PROBLEM STATEMENT: Could you copy out the lines below word for word, leaving the pictures out of your answer?

** Opening RECORDS SUPPLIED block **

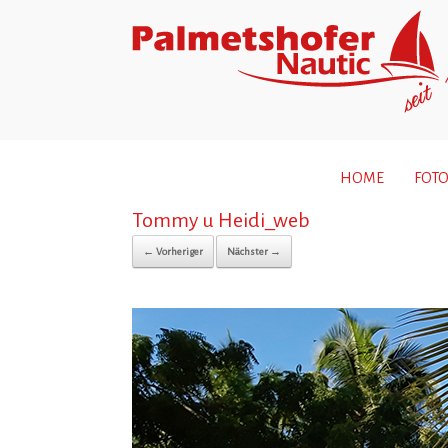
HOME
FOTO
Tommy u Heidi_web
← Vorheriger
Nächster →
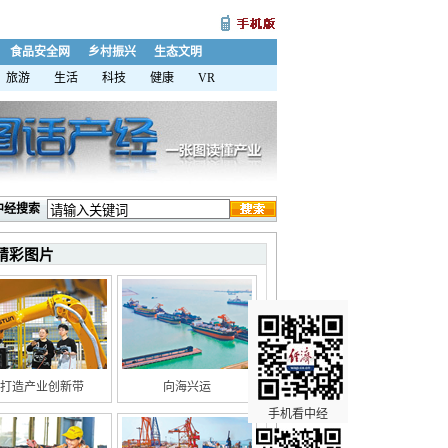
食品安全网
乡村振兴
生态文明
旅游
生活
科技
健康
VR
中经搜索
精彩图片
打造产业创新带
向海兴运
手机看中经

** Closing RECORDS SUPPLIED block **

WRITTEN SOLUTION:
HOME
FOTO
Tommy u Heidi_web
← Vorheriger
Nächster →
食品安全网
乡村振兴
生态文明
旅游
生活
科技
健康
VR
中经搜索
精彩图片
打造产业创新带
向海兴运
手机看中经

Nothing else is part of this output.